The Company shall advance all reasonable Expenses incurred by or on
behalf of the Indemnitee in connection with any Proceeding
described herein within 10 days after the receipt by the Company of
a statement or statements from the Indemnitee requesting such
advance or advances from time to time, whether prior to or after
the final disposition of such Proceeding. Such statement or
statements shall reasonably evidence the Expenses incurred by or on
behalf of the Indemnitee. The Indemnitee hereby expressly
undertakes to repay such amounts advanced only if, and to the
extent that, it shall ultimately be determined by a final,
non-appealable adjudication or arbitration decision that the
Indemnitee is not entitled to be indemnified against such Expenses.
All amounts advanced to the Indemnitee by the Company pursuant to
this Section 7 shall be without interest. The Company
shall make all advances pursuant to this Section 7
without regard to the financial ability of the Indemnitee to make
repayment, without bond or other security and without regard to the
prospect of whether the Indemnitee may ultimately be found to be
entitled to indemnification under the provisions of this Agreement.

**Material supplied:**
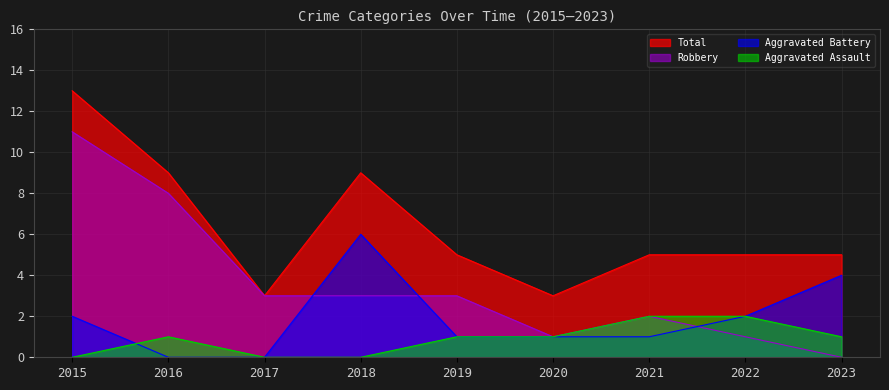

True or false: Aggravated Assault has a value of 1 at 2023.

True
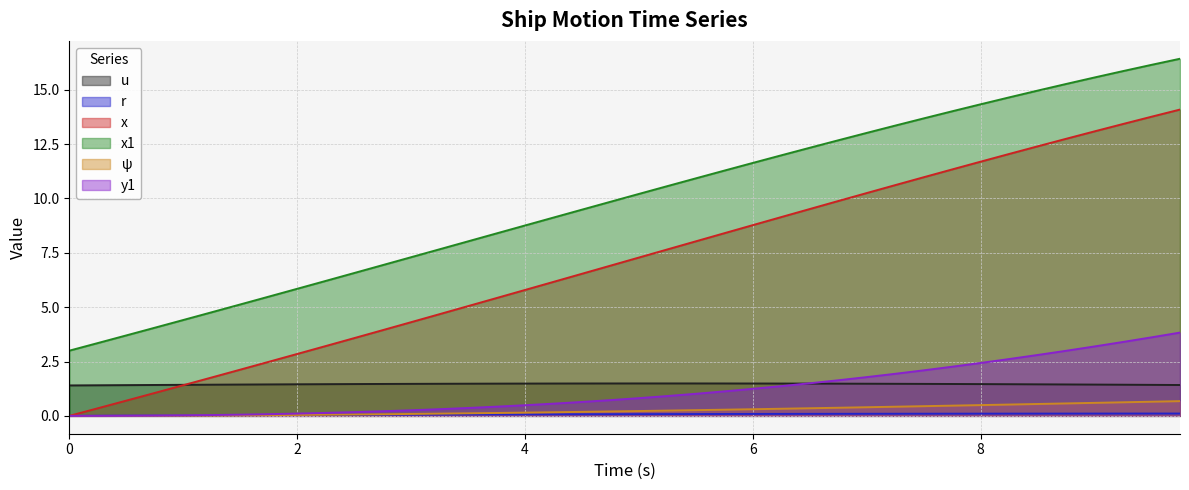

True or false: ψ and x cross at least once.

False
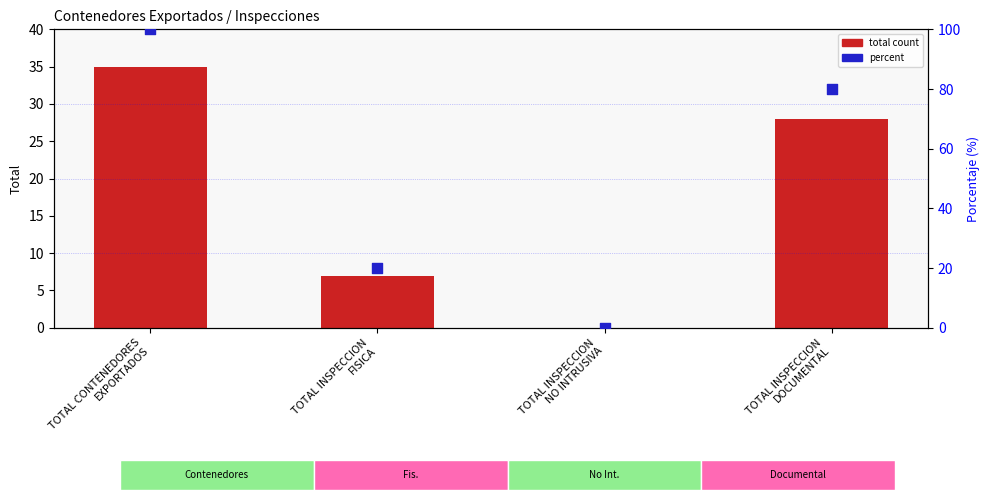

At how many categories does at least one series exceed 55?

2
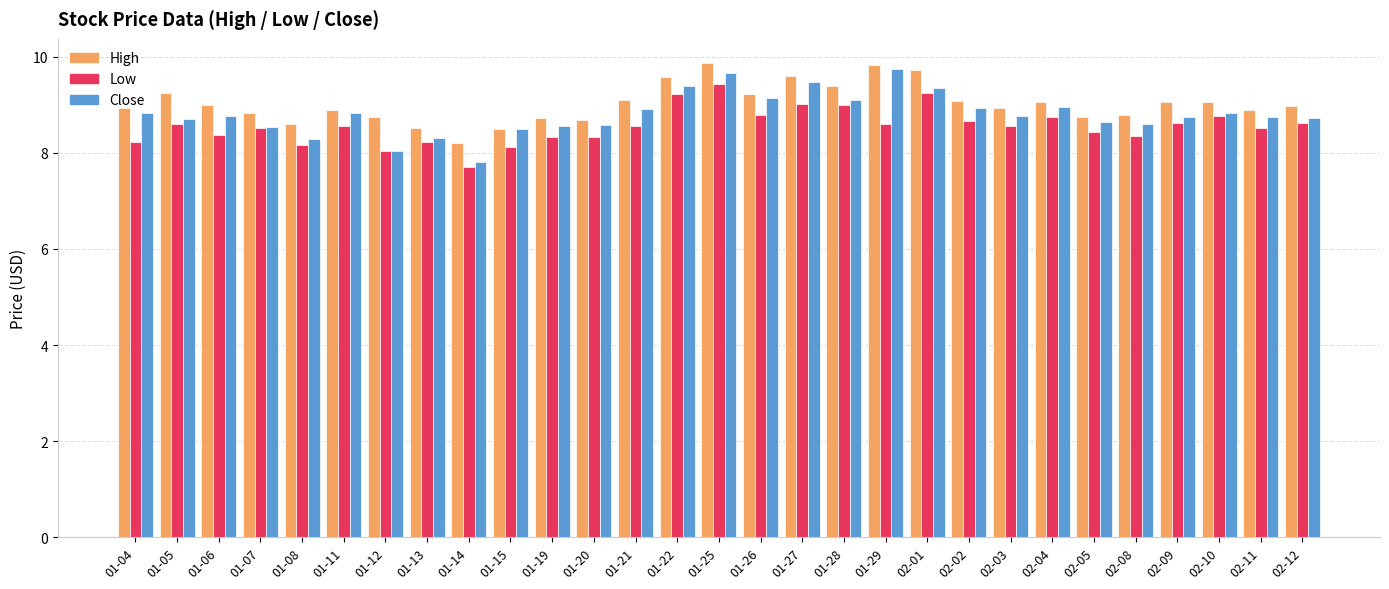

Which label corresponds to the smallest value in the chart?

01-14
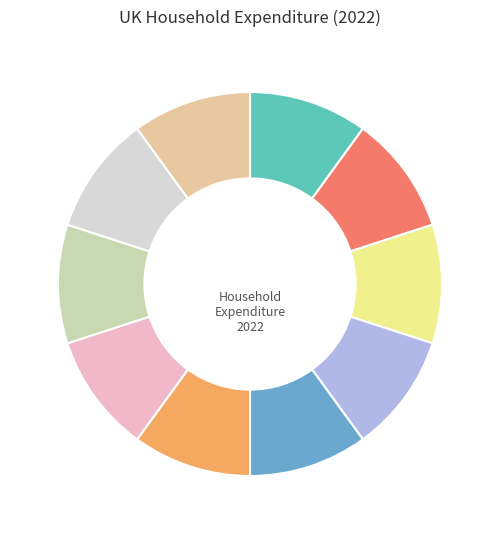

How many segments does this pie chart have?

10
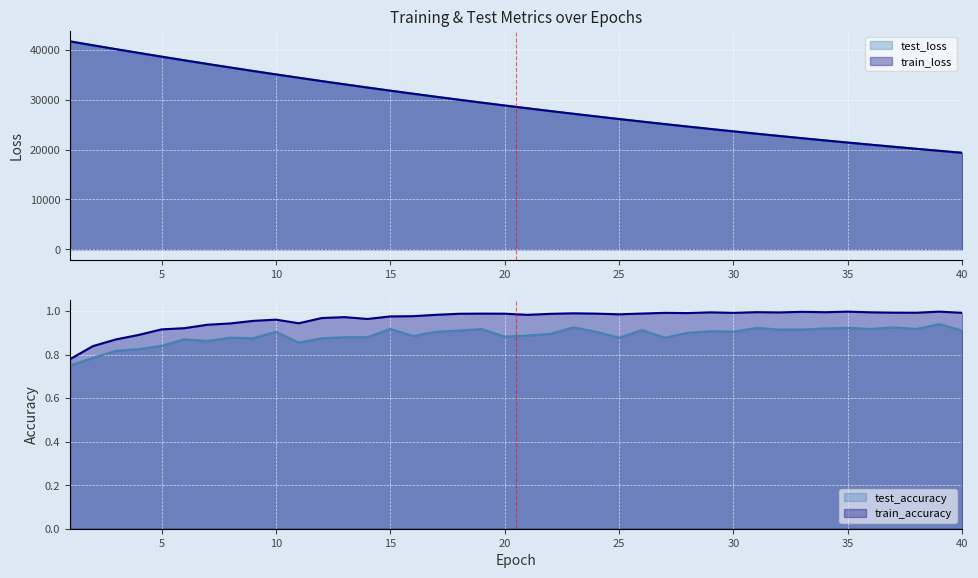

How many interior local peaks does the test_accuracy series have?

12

**Work instructions:** According to the expense-advance clause, within how many days after receiving the Indemnitee's statement must the Company advance the Expenses? The data isn't needed for the task.

**Result of this task:** Within 10 days.